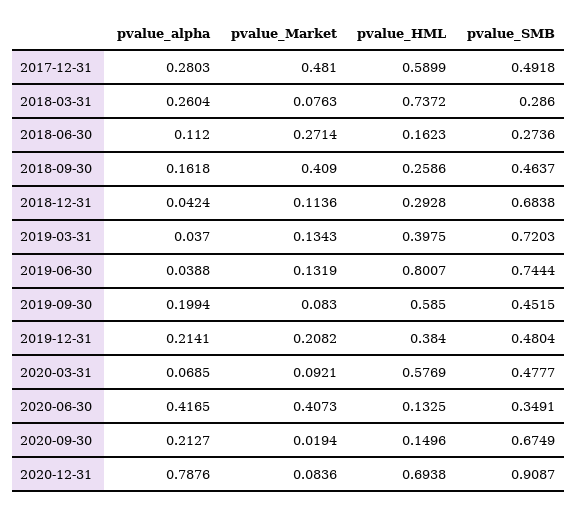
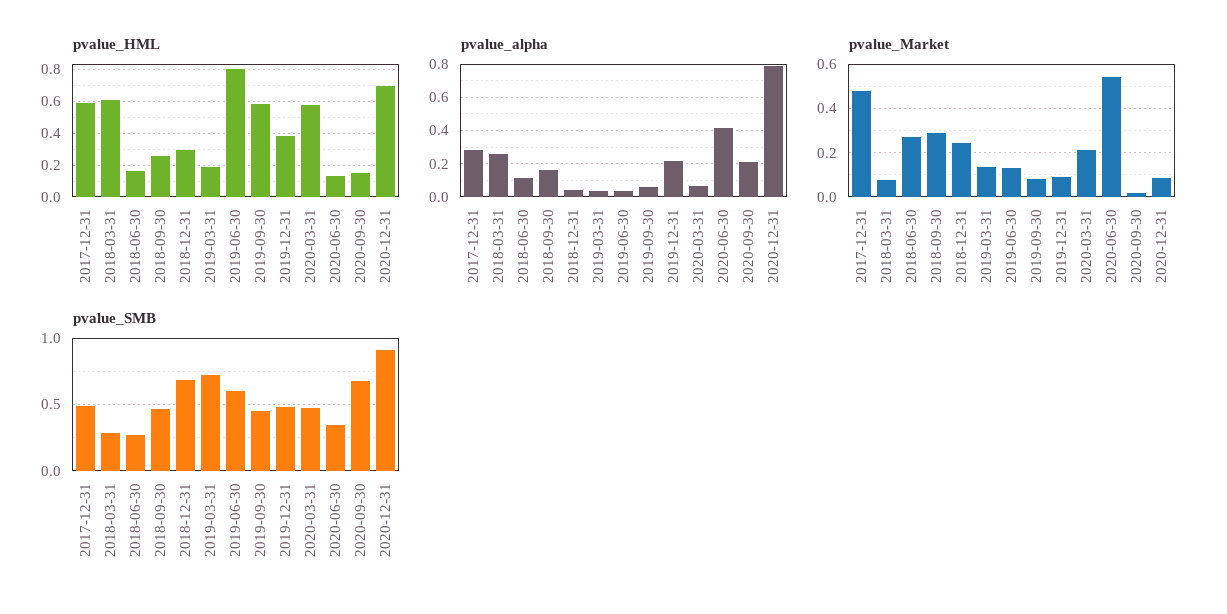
  {
    "pvalue_alpha": {
      "2017-12-31": 0.2803,
      "2018-03-31": 0.2604,
      "2018-06-30": 0.112,
      "2018-09-30": 0.1618,
      "2018-12-31": 0.0424,
      "2019-03-31": 0.037,
      "2019-06-30": 0.0388,
-     "2019-09-30": 0.1994,
+     "2019-09-30": 0.05,
      "2019-12-31": 0.2141,
      "2020-03-31": 0.0685,
      "2020-06-30": 0.4165,
      "2020-09-30": 0.2127,
      "2020-12-31": 0.7876
    },
    "pvalue_Market": {
      "2017-12-31": 0.481,
      "2018-03-31": 0.0763,
      "2018-06-30": 0.2714,
-     "2018-09-30": 0.409,
+     "2018-09-30": 0.3,
-     "2018-12-31": 0.1136,
+     "2018-12-31": 0.25,
      "2019-03-31": 0.1343,
      "2019-06-30": 0.1319,
      "2019-09-30": 0.083,
-     "2019-12-31": 0.2082,
+     "2019-12-31": 0.1,
-     "2020-03-31": 0.0921,
+     "2020-03-31": 0.2,
-     "2020-06-30": 0.4073,
+     "2020-06-30": 0.55,
      "2020-09-30": 0.0194,
      "2020-12-31": 0.0836
    },
    "pvalue_HML": {
      "2017-12-31": 0.5899,
-     "2018-03-31": 0.7372,
+     "2018-03-31": 0.6,
      "2018-06-30": 0.1623,
      "2018-09-30": 0.2586,
      "2018-12-31": 0.2928,
-     "2019-03-31": 0.3975,
+     "2019-03-31": 0.2,
      "2019-06-30": 0.8007,
      "2019-09-30": 0.585,
      "2019-12-31": 0.384,
      "2020-03-31": 0.5769,
      "2020-06-30": 0.1325,
      "2020-09-30": 0.1496,
      "2020-12-31": 0.6938
    },
    "pvalue_SMB": {
      "2017-12-31": 0.4918,
      "2018-03-31": 0.286,
      "2018-06-30": 0.2736,
      "2018-09-30": 0.4637,
      "2018-12-31": 0.6838,
      "2019-03-31": 0.7203,
-     "2019-06-30": 0.7444,
+     "2019-06-30": 0.6,
      "2019-09-30": 0.4515,
      "2019-12-31": 0.4804,
      "2020-03-31": 0.4777,
      "2020-06-30": 0.3491,
      "2020-09-30": 0.6749,
      "2020-12-31": 0.9087
    }
  }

### ABOUT THIS TASK
Pictures are to be left out; the rest of the listing should be printed exactly.

### SOLUTION TO THIS TASK
  {
    "pvalue_alpha": {
      "2017-12-31": 0.2803,
      "2018-03-31": 0.2604,
      "2018-06-30": 0.112,
      "2018-09-30": 0.1618,
      "2018-12-31": 0.0424,
      "2019-03-31": 0.037,
      "2019-06-30": 0.0388,
-     "2019-09-30": 0.1994,
+     "2019-09-30": 0.05,
      "2019-12-31": 0.2141,
      "2020-03-31": 0.0685,
      "2020-06-30": 0.4165,
      "2020-09-30": 0.2127,
      "2020-12-31": 0.7876
    },
    "pvalue_Market": {
      "2017-12-31": 0.481,
      "2018-03-31": 0.0763,
      "2018-06-30": 0.2714,
-     "2018-09-30": 0.409,
+     "2018-09-30": 0.3,
-     "2018-12-31": 0.1136,
+     "2018-12-31": 0.25,
      "2019-03-31": 0.1343,
      "2019-06-30": 0.1319,
      "2019-09-30": 0.083,
-     "2019-12-31": 0.2082,
+     "2019-12-31": 0.1,
-     "2020-03-31": 0.0921,
+     "2020-03-31": 0.2,
-     "2020-06-30": 0.4073,
+     "2020-06-30": 0.55,
      "2020-09-30": 0.0194,
      "2020-12-31": 0.0836
    },
    "pvalue_HML": {
      "2017-12-31": 0.5899,
-     "2018-03-31": 0.7372,
+     "2018-03-31": 0.6,
      "2018-06-30": 0.1623,
      "2018-09-30": 0.2586,
      "2018-12-31": 0.2928,
-     "2019-03-31": 0.3975,
+     "2019-03-31": 0.2,
      "2019-06-30": 0.8007,
      "2019-09-30": 0.585,
      "2019-12-31": 0.384,
      "2020-03-31": 0.5769,
      "2020-06-30": 0.1325,
      "2020-09-30": 0.1496,
      "2020-12-31": 0.6938
    },
    "pvalue_SMB": {
      "2017-12-31": 0.4918,
      "2018-03-31": 0.286,
      "2018-06-30": 0.2736,
      "2018-09-30": 0.4637,
      "2018-12-31": 0.6838,
      "2019-03-31": 0.7203,
-     "2019-06-30": 0.7444,
+     "2019-06-30": 0.6,
      "2019-09-30": 0.4515,
      "2019-12-31": 0.4804,
      "2020-03-31": 0.4777,
      "2020-06-30": 0.3491,
      "2020-09-30": 0.6749,
      "2020-12-31": 0.9087
    }
  }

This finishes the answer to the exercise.